At the center of Messier 87, a giant galaxy 55 million light-years from Earth, lies a darkness 25 billion miles across and the size of 6.5 billion suns — a trapdoor to infinity called a black hole.
In 2017, a group of astronomers operating the Event Horizon Telescope, a global network of radio telescopes, produced an image of the black hole in Messier 87, or M87, the first ever image of a black hole. It revealed a fiery, slightly crooked donut of hot gas circling a dark void, like water circling a drain, just as Albert Einstein's general theory of relativity had predicted in 1915. When the resulting photo was unveiled in 2019, it made the front page of news outlets around the world. It is now in the collection of the Museum of Modern Art in New York.

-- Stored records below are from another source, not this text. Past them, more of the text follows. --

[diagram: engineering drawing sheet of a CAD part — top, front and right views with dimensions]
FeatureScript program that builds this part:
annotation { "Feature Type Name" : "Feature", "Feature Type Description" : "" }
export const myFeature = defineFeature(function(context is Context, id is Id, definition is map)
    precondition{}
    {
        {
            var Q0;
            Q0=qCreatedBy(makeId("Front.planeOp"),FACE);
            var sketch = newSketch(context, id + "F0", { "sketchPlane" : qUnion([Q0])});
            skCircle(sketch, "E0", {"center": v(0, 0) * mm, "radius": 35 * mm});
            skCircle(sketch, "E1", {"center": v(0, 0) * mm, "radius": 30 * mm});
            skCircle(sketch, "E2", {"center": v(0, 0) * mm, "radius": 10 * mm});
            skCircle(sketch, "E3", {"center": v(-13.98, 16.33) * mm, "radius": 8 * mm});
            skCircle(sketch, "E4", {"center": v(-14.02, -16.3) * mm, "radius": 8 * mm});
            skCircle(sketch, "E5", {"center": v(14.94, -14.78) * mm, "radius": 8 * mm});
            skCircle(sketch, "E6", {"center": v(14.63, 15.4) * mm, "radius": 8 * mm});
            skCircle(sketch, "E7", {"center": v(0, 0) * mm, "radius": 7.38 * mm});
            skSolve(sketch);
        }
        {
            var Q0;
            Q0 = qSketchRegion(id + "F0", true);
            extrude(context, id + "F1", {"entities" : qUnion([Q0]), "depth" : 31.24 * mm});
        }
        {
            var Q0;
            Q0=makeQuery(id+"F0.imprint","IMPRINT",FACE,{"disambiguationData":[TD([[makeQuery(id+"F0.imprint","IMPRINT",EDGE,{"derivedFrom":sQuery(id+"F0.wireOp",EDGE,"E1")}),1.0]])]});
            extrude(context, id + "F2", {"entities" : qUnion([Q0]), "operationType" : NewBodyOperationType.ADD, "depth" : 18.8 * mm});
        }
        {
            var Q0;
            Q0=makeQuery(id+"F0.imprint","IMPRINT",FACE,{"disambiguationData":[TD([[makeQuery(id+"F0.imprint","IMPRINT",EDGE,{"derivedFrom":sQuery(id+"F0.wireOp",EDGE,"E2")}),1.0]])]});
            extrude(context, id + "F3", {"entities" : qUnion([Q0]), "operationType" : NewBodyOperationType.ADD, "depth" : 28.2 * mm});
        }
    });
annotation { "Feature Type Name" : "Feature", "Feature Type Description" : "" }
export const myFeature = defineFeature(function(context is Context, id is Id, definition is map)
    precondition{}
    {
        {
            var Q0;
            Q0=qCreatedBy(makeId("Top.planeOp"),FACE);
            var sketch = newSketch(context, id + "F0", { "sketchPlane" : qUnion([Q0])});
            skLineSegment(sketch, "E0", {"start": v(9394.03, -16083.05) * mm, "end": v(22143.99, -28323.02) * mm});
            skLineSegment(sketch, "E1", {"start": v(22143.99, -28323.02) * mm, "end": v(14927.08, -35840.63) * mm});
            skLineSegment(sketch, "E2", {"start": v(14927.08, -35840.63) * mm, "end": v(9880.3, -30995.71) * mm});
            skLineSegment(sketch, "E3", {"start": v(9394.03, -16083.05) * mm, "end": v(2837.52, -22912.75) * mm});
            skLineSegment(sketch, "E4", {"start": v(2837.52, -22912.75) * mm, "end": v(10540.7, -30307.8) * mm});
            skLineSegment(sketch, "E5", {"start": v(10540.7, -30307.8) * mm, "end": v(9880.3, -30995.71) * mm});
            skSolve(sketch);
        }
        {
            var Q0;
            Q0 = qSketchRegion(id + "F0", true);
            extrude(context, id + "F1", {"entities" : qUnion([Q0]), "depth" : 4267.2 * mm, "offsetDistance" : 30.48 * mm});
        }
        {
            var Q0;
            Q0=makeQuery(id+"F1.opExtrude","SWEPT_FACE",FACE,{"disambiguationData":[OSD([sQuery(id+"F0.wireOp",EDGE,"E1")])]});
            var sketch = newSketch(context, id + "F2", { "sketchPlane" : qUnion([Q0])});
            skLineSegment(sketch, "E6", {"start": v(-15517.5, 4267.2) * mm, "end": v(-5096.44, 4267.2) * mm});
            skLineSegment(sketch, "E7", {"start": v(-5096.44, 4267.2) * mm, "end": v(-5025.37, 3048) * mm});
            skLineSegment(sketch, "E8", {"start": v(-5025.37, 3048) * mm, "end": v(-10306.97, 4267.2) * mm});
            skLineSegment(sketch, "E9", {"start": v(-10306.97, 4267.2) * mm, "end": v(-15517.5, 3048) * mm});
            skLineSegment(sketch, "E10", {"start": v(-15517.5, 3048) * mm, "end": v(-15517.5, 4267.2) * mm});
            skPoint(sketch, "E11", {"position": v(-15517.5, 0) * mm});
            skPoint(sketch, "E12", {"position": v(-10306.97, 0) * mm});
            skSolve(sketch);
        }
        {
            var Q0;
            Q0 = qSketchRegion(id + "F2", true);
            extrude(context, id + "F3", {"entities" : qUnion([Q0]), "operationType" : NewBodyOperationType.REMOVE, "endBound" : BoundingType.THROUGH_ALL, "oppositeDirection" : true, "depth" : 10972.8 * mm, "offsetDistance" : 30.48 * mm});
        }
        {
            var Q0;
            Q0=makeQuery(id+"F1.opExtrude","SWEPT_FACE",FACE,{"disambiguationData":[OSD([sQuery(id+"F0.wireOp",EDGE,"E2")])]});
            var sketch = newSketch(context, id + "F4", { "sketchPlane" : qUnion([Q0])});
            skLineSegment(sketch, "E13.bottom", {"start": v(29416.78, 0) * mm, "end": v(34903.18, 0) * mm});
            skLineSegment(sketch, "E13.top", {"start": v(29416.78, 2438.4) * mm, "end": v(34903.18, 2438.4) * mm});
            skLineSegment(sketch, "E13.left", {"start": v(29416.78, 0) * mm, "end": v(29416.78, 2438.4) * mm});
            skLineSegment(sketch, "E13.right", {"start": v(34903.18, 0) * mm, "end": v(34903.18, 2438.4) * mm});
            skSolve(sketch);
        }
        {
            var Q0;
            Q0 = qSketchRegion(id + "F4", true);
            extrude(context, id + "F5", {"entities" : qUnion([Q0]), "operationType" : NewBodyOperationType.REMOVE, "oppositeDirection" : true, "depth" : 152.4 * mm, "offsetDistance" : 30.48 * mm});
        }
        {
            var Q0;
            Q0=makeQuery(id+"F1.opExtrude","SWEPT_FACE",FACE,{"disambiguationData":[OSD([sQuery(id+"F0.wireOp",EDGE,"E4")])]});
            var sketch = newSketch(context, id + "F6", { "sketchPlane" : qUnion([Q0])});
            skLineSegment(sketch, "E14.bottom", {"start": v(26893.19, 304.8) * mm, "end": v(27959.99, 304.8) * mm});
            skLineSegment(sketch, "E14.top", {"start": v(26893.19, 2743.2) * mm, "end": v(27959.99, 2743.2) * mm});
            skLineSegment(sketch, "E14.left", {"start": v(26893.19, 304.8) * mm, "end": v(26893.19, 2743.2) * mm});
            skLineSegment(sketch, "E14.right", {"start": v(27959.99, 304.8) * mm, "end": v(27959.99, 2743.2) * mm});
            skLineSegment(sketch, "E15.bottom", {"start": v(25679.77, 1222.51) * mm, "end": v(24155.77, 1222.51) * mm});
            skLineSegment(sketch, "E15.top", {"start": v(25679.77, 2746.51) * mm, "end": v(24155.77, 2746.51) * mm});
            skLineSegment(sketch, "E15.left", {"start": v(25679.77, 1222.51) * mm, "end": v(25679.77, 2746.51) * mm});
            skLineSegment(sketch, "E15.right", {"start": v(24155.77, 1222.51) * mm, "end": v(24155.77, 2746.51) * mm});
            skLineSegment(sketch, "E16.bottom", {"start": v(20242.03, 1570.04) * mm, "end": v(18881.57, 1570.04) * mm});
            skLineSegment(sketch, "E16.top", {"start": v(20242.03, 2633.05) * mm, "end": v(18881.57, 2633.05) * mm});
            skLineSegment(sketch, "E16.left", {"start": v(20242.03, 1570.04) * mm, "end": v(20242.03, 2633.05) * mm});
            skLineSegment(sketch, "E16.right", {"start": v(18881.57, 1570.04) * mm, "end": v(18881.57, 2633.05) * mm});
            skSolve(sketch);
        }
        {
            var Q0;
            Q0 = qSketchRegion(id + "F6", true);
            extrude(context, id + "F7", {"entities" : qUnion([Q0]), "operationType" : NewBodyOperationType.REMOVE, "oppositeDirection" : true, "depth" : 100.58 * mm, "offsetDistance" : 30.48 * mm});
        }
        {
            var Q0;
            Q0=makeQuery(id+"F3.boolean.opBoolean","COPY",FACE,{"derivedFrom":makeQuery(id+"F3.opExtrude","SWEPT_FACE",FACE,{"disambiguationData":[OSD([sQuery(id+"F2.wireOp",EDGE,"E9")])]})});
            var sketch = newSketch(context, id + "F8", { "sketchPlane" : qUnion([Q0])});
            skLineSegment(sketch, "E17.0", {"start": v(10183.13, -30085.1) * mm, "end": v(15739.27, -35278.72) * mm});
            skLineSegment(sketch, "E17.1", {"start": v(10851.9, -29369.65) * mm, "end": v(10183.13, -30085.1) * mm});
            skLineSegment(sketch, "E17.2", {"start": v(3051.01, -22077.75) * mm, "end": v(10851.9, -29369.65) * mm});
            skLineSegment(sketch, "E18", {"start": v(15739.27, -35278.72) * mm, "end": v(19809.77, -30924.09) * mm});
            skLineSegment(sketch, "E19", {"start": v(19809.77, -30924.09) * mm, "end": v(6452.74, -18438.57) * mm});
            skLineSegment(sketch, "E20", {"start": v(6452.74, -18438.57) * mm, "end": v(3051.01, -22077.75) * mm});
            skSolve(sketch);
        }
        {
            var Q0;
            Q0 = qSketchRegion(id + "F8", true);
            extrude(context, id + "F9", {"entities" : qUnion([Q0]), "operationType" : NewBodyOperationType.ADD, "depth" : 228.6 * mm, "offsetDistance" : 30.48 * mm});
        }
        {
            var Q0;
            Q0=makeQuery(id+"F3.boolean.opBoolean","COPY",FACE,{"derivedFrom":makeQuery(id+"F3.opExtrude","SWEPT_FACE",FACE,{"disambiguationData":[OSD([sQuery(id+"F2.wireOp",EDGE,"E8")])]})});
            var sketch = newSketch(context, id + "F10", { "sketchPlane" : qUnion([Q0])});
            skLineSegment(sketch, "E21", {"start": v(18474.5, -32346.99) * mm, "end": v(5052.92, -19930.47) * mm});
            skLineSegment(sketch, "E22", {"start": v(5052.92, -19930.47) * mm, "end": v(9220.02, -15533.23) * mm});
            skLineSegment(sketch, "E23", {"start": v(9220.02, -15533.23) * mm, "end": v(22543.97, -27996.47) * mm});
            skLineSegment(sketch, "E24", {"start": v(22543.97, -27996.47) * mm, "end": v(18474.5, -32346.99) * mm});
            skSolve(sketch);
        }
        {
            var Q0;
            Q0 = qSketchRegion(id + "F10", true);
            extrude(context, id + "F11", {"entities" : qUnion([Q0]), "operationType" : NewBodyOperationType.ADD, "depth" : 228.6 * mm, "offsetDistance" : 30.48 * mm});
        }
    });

The same team of scientists did it again, this time even better. In 2018, a year after the first image was captured, astronomers again gazed into the darkness of M87 with a slightly enlarged network that provided higher resolution. The result, published last week in the journal Astronomy and Astrophysicsshows the same lumpy donut and central hole in even more appetizing detail, suggesting the astronomers got things right the first time.
“The first image of a black hole was so similar to the mathematical predictions that it almost seemed like a fluke,” says Dominic Chang, a physicist Ph.D. candidate at Harvard who works on the Event Horizon team, said in a press release published by the Center for Astrophysics/Harvard & Smithsonian in Cambridge, Massachusetts, where the project is based.
“Having the opportunity to perform new tests using new data, with a new telescope and seeing the same structure is a crucial confirmation of our main conclusions,” he said.
There was one change in the ring around M87's black hole. The brightest lump had shifted about 30 degrees counterclockwise around the ring from where it had been a year earlier. The astronomers said they predicted the hotspot would move.
“While general relativity says that the ring size should remain fairly fixed, the emission from the turbulent, messy accretion disk around the black hole will cause the brightest part of the ring to wobble around a common center,” said Britt Jeter, a postdoctoral researcher at the Academia. Sinica Institute for Astronomy and Astrophysics in Taiwan, the press release said. “The amount of fluctuation we see over time is something we can use to test our theories about the magnetic field and plasma environment around the black hole.”